John Z Black
Brunswick, ME • (207) 245-1010 • contact@johnzblack.com
After the ‘Worst Telecom Hack in History,’ Washington Is Already Moving On
US officials spent months calling Salt Typhoon the most significant cyberattack on American telecom infrastructure in history. Chinese hackers with months of persistent access inside carrier networks, potentially intercepting communications of senior officials. A breach that should’ve forced serious security reform.
That forcing function is losing force.
Promised Reform, Stalling Reality
There was genuine momentum after Salt Typhoon went public. The FCC opened a rulemaking on telecom security. Congressional leaders talked about mandating baseline requirements. For a brief window, bipartisan agreement that something had to change.

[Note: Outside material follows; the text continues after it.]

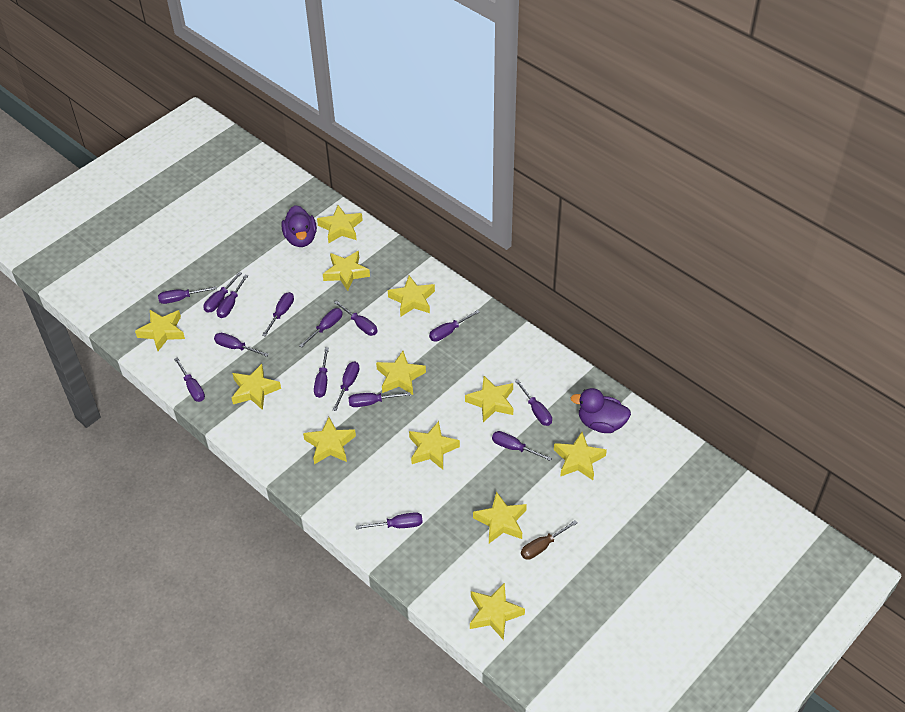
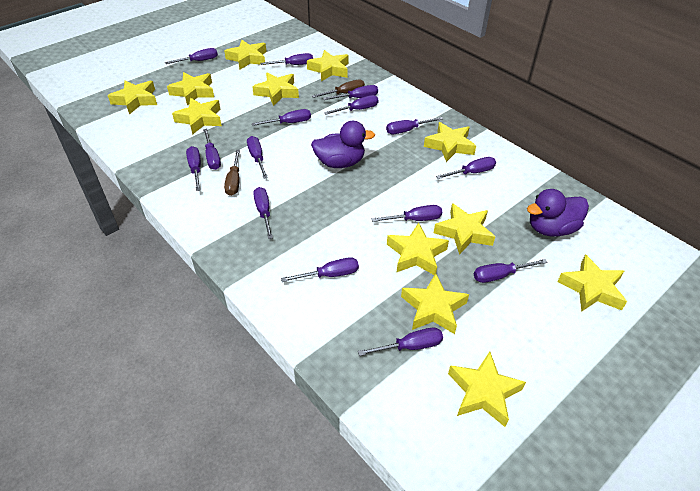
brown screwdriver: 1 -> 2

Officials are now warning about policy apathy. The attention has dissipated. Reform bills have stalled. The FCC rulemaking’s trajectory is uncertain. Carriers, who’d bear compliance costs from new mandates, keep lobbying against prescriptive rules.
This pattern isn’t unique to cyber. Landmark failure produces a short window of political will, followed by institutional inertia. What makes the telecom case particularly frustrating is how clear the threat was. Chinese state-sponsored actors systematically compromised the infrastructure Americans use to communicate. The cause and effect isn’t ambiguous.
Congress Has Different Priorities
While telecom reform stalls, bipartisan lawmakers introduced legislation to eliminate the FBI’s ability to query Section 702 databases without a warrant. That’s the provision that lets NSA collect foreign targets’ communications, but also lets the FBI search that data for Americans’ communications without a warrant.
This is a civil liberties reform, not a cybersecurity one. But it intersects with the broader picture: restricting what intelligence agencies can do domestically while the infrastructure they’re supposed to protect remains exposed. Congress is more activated by surveillance overreach concerns than by the “fix the thing that got hacked” question.
New NSA Leadership
The Senate confirmed Joshua Rudd to lead both NSA and US Cyber Command. He steps into an environment defined by exactly these tensions: a landmark breach with no lasting policy response, surveillance reform moving through Congress, and continued adversary activity from China, Russia, and everyone else.
The Accountability Gap
Telecom carriers that were compromised haven’t faced regulatory consequences. Minimum security standards that would’ve prevented or limited the breach haven’t been mandated. The political moment where reform was possible appears to be passing.
What would actual reform look like? Baseline encryption standards. Network segmentation requirements. Mandatory incident reporting timelines. Vendor security requirements. None of this is technically difficult to define. It’s politically difficult to mandate because it costs the industry money.
That’s where the accountability story lives. Not in the sophistication of the Chinese attack, but in the decision to leave the infrastructure exposed after the attack was discovered, and then to lose the political will to fix it.